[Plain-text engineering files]

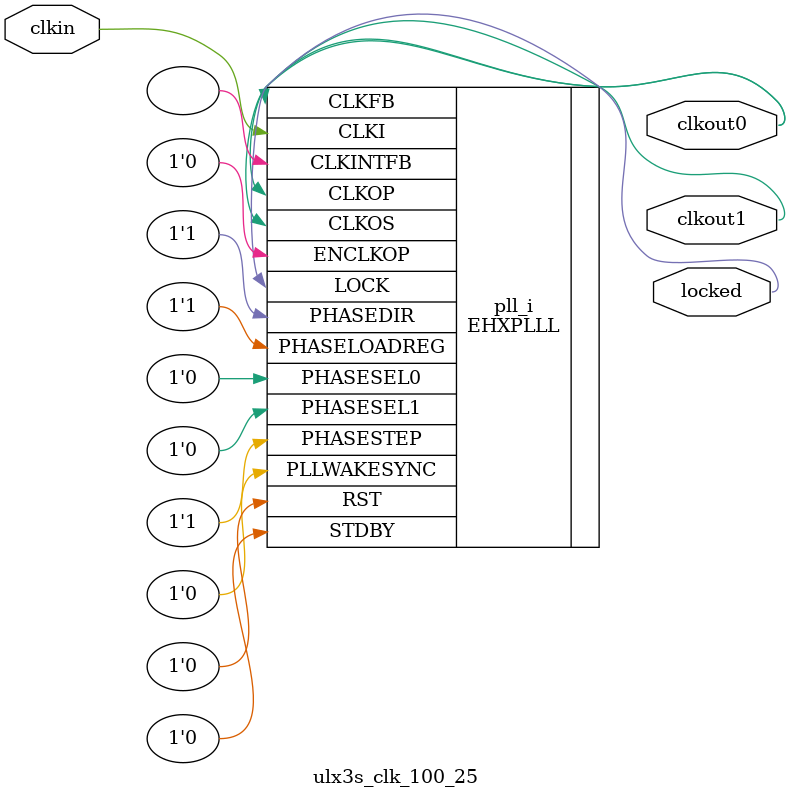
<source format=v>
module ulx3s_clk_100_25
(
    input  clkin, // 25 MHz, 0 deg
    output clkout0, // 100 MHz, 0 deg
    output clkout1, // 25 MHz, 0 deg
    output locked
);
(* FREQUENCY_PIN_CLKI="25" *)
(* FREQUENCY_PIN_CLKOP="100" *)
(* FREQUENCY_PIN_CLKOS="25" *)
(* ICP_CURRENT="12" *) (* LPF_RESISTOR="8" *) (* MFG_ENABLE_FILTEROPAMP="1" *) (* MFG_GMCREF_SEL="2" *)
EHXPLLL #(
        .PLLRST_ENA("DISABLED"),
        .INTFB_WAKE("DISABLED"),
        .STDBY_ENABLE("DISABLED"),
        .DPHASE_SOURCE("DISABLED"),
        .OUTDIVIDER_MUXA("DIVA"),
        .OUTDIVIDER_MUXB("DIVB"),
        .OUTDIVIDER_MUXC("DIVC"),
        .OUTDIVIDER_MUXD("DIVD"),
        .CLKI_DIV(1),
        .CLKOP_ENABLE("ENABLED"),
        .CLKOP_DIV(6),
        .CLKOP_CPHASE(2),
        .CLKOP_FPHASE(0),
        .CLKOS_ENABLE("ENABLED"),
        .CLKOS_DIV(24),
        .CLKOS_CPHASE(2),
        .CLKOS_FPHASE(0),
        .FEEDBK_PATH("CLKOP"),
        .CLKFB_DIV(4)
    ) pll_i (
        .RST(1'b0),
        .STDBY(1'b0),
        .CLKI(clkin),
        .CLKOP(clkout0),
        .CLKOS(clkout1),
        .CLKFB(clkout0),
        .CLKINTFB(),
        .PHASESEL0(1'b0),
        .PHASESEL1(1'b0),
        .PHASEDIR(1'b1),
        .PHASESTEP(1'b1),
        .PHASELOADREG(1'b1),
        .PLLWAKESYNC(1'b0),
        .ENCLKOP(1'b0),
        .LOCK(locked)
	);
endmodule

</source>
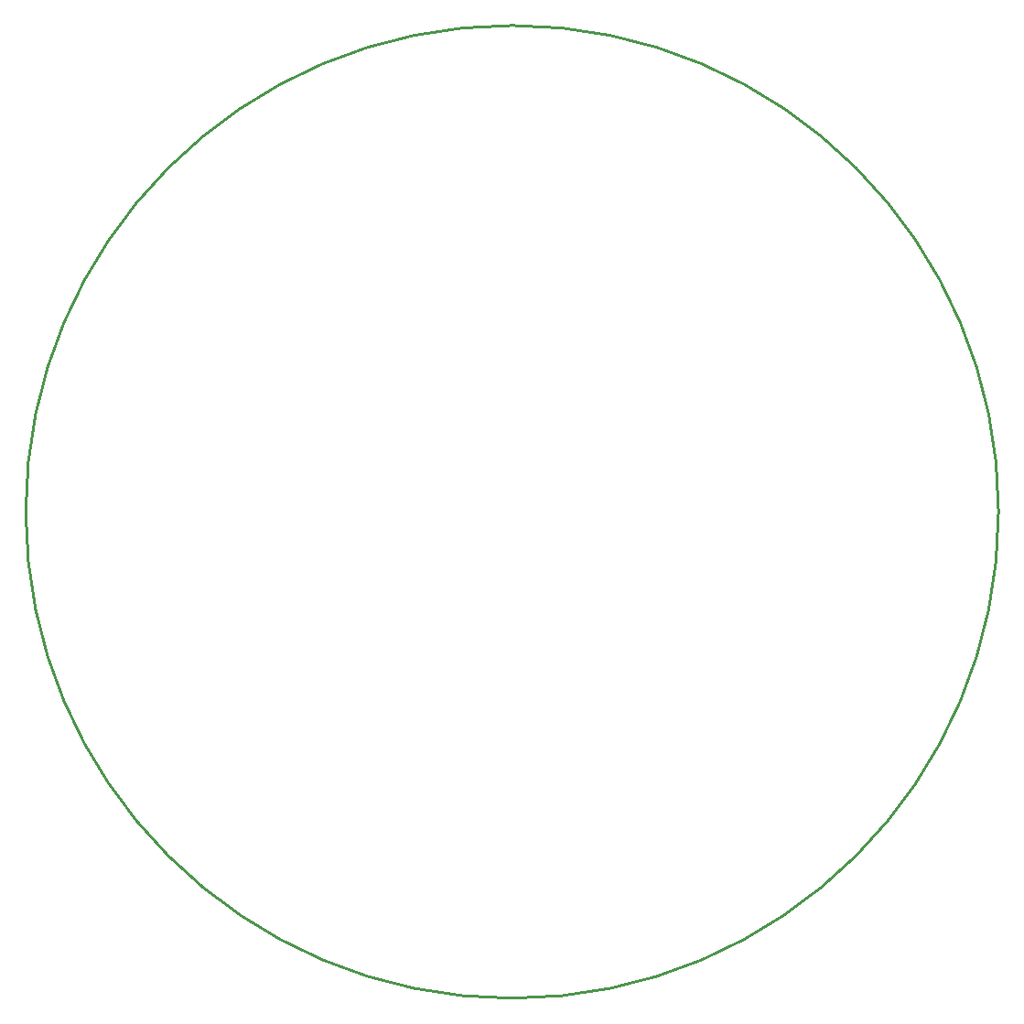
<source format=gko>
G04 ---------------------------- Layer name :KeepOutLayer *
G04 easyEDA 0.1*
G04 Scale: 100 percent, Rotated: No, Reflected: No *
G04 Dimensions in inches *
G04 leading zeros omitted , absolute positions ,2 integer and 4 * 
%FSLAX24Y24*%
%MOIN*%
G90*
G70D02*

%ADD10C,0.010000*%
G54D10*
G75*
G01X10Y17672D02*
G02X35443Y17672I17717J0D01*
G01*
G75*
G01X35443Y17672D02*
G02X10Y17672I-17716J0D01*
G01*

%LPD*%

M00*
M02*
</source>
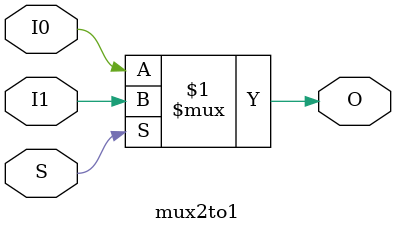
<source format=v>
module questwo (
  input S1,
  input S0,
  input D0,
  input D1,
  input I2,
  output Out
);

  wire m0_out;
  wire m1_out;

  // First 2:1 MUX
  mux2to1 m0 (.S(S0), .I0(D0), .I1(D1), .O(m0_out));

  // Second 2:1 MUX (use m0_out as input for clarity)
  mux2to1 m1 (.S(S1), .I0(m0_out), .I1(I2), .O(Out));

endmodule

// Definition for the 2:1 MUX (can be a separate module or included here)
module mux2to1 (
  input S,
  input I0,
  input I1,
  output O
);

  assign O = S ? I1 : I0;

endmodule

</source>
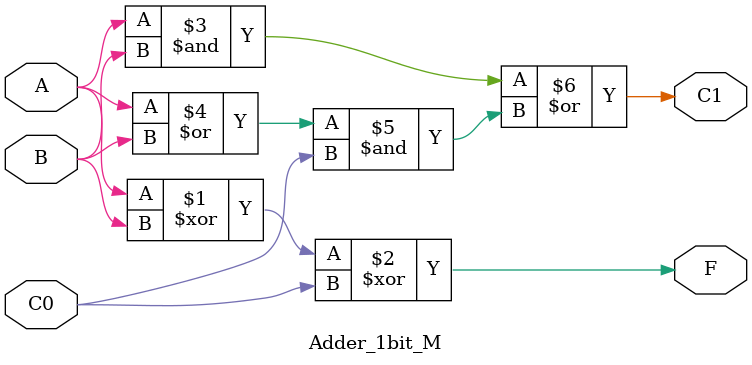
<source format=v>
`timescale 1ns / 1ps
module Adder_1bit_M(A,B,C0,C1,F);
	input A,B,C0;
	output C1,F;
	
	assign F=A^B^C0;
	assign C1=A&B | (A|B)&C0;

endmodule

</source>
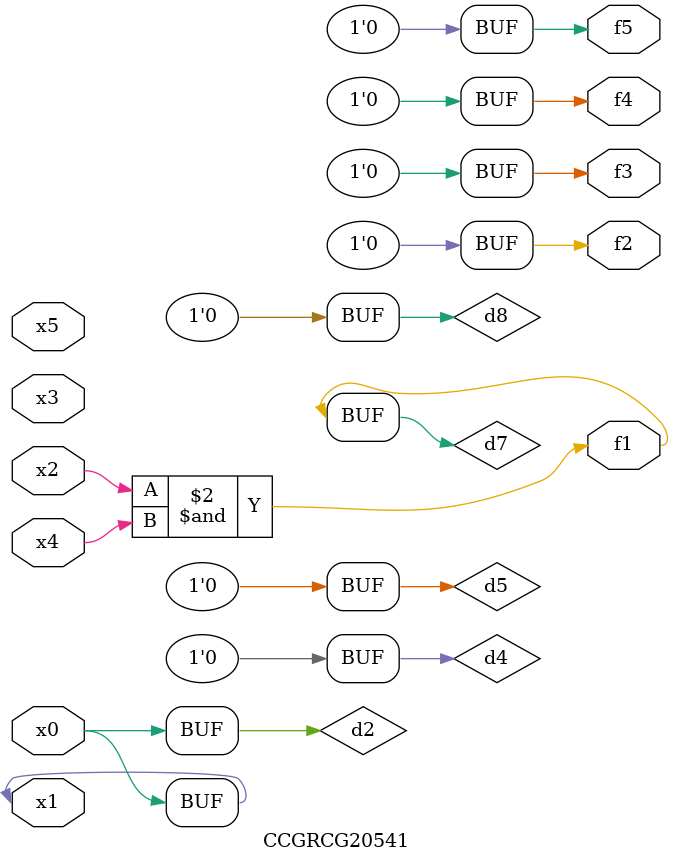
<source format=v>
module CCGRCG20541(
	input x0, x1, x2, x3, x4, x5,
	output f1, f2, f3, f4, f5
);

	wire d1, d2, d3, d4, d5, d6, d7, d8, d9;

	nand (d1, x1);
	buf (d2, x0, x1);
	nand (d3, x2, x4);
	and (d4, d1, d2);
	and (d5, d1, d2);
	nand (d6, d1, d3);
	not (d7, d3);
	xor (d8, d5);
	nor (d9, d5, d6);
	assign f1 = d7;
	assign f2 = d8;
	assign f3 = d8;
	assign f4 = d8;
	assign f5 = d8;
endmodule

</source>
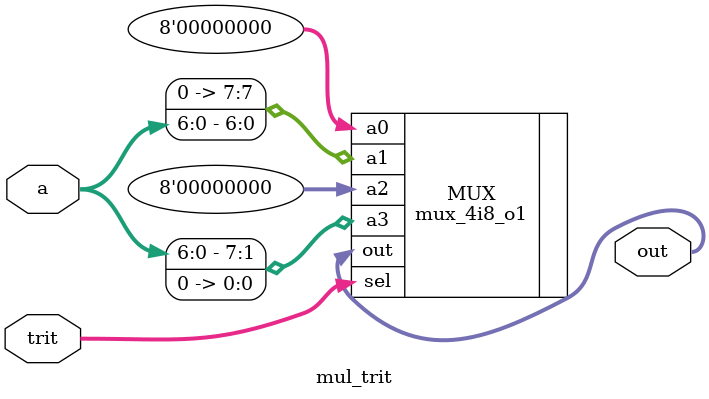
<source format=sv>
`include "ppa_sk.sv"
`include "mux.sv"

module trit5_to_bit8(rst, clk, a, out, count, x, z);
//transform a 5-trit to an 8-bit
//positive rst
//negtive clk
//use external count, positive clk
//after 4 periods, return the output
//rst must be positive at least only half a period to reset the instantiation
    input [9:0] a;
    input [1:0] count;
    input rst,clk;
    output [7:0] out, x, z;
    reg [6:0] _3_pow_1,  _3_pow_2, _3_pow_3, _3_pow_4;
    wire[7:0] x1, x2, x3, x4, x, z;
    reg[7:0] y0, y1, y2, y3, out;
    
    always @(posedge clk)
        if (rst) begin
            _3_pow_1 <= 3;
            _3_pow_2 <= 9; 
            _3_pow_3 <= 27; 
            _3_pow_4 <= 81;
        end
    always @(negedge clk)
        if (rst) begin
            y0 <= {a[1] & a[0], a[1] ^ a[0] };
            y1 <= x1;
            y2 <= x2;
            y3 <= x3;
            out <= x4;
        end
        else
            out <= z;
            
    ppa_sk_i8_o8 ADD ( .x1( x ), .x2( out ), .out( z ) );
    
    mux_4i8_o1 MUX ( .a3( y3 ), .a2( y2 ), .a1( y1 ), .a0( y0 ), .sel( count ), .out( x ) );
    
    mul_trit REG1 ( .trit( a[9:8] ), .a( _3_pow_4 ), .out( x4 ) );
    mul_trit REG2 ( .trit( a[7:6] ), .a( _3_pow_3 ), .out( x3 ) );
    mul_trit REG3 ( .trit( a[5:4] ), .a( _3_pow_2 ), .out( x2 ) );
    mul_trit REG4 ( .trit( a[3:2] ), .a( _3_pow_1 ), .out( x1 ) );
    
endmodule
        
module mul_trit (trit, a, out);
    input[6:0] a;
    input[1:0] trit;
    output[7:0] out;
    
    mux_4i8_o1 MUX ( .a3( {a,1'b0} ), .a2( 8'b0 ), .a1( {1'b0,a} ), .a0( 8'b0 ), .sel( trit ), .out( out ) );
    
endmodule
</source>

Required action.
Copy out all the data exactly; skip the pictures.

Problem solution.
<source format=v>
module ulx3s_clk_100_25
(
    input  clkin, // 25 MHz, 0 deg
    output clkout0, // 100 MHz, 0 deg
    output clkout1, // 25 MHz, 0 deg
    output locked
);
(* FREQUENCY_PIN_CLKI="25" *)
(* FREQUENCY_PIN_CLKOP="100" *)
(* FREQUENCY_PIN_CLKOS="25" *)
(* ICP_CURRENT="12" *) (* LPF_RESISTOR="8" *) (* MFG_ENABLE_FILTEROPAMP="1" *) (* MFG_GMCREF_SEL="2" *)
EHXPLLL #(
        .PLLRST_ENA("DISABLED"),
        .INTFB_WAKE("DISABLED"),
        .STDBY_ENABLE("DISABLED"),
        .DPHASE_SOURCE("DISABLED"),
        .OUTDIVIDER_MUXA("DIVA"),
        .OUTDIVIDER_MUXB("DIVB"),
        .OUTDIVIDER_MUXC("DIVC"),
        .OUTDIVIDER_MUXD("DIVD"),
        .CLKI_DIV(1),
        .CLKOP_ENABLE("ENABLED"),
        .CLKOP_DIV(6),
        .CLKOP_CPHASE(2),
        .CLKOP_FPHASE(0),
        .CLKOS_ENABLE("ENABLED"),
        .CLKOS_DIV(24),
        .CLKOS_CPHASE(2),
        .CLKOS_FPHASE(0),
        .FEEDBK_PATH("CLKOP"),
        .CLKFB_DIV(4)
    ) pll_i (
        .RST(1'b0),
        .STDBY(1'b0),
        .CLKI(clkin),
        .CLKOP(clkout0),
        .CLKOS(clkout1),
        .CLKFB(clkout0),
        .CLKINTFB(),
        .PHASESEL0(1'b0),
        .PHASESEL1(1'b0),
        .PHASEDIR(1'b1),
        .PHASESTEP(1'b1),
        .PHASELOADREG(1'b1),
        .PLLWAKESYNC(1'b0),
        .ENCLKOP(1'b0),
        .LOCK(locked)
	);
endmodule

</source>
<source format=gko>
G04 ---------------------------- Layer name :KeepOutLayer *
G04 easyEDA 0.1*
G04 Scale: 100 percent, Rotated: No, Reflected: No *
G04 Dimensions in inches *
G04 leading zeros omitted , absolute positions ,2 integer and 4 * 
%FSLAX24Y24*%
%MOIN*%
G90*
G70D02*

%ADD10C,0.010000*%
G54D10*
G75*
G01X10Y17672D02*
G02X35443Y17672I17717J0D01*
G01*
G75*
G01X35443Y17672D02*
G02X10Y17672I-17716J0D01*
G01*

%LPD*%

M00*
M02*
</source>
<source format=v>
module questwo (
  input S1,
  input S0,
  input D0,
  input D1,
  input I2,
  output Out
);

  wire m0_out;
  wire m1_out;

  // First 2:1 MUX
  mux2to1 m0 (.S(S0), .I0(D0), .I1(D1), .O(m0_out));

  // Second 2:1 MUX (use m0_out as input for clarity)
  mux2to1 m1 (.S(S1), .I0(m0_out), .I1(I2), .O(Out));

endmodule

// Definition for the 2:1 MUX (can be a separate module or included here)
module mux2to1 (
  input S,
  input I0,
  input I1,
  output O
);

  assign O = S ? I1 : I0;

endmodule

</source>
<source format=v>
`timescale 1ns / 1ps
module Adder_1bit_M(A,B,C0,C1,F);
	input A,B,C0;
	output C1,F;
	
	assign F=A^B^C0;
	assign C1=A&B | (A|B)&C0;

endmodule

</source>
<source format=v>
module CCGRCG20541(
	input x0, x1, x2, x3, x4, x5,
	output f1, f2, f3, f4, f5
);

	wire d1, d2, d3, d4, d5, d6, d7, d8, d9;

	nand (d1, x1);
	buf (d2, x0, x1);
	nand (d3, x2, x4);
	and (d4, d1, d2);
	and (d5, d1, d2);
	nand (d6, d1, d3);
	not (d7, d3);
	xor (d8, d5);
	nor (d9, d5, d6);
	assign f1 = d7;
	assign f2 = d8;
	assign f3 = d8;
	assign f4 = d8;
	assign f5 = d8;
endmodule

</source>
<source format=sv>
`include "ppa_sk.sv"
`include "mux.sv"

module trit5_to_bit8(rst, clk, a, out, count, x, z);
//transform a 5-trit to an 8-bit
//positive rst
//negtive clk
//use external count, positive clk
//after 4 periods, return the output
//rst must be positive at least only half a period to reset the instantiation
    input [9:0] a;
    input [1:0] count;
    input rst,clk;
    output [7:0] out, x, z;
    reg [6:0] _3_pow_1,  _3_pow_2, _3_pow_3, _3_pow_4;
    wire[7:0] x1, x2, x3, x4, x, z;
    reg[7:0] y0, y1, y2, y3, out;
    
    always @(posedge clk)
        if (rst) begin
            _3_pow_1 <= 3;
            _3_pow_2 <= 9; 
            _3_pow_3 <= 27; 
            _3_pow_4 <= 81;
        end
    always @(negedge clk)
        if (rst) begin
            y0 <= {a[1] & a[0], a[1] ^ a[0] };
            y1 <= x1;
            y2 <= x2;
            y3 <= x3;
            out <= x4;
        end
        else
            out <= z;
            
    ppa_sk_i8_o8 ADD ( .x1( x ), .x2( out ), .out( z ) );
    
    mux_4i8_o1 MUX ( .a3( y3 ), .a2( y2 ), .a1( y1 ), .a0( y0 ), .sel( count ), .out( x ) );
    
    mul_trit REG1 ( .trit( a[9:8] ), .a( _3_pow_4 ), .out( x4 ) );
    mul_trit REG2 ( .trit( a[7:6] ), .a( _3_pow_3 ), .out( x3 ) );
    mul_trit REG3 ( .trit( a[5:4] ), .a( _3_pow_2 ), .out( x2 ) );
    mul_trit REG4 ( .trit( a[3:2] ), .a( _3_pow_1 ), .out( x1 ) );
    
endmodule
        
module mul_trit (trit, a, out);
    input[6:0] a;
    input[1:0] trit;
    output[7:0] out;
    
    mux_4i8_o1 MUX ( .a3( {a,1'b0} ), .a2( 8'b0 ), .a1( {1'b0,a} ), .a0( 8'b0 ), .sel( trit ), .out( out ) );
    
endmodule
</source>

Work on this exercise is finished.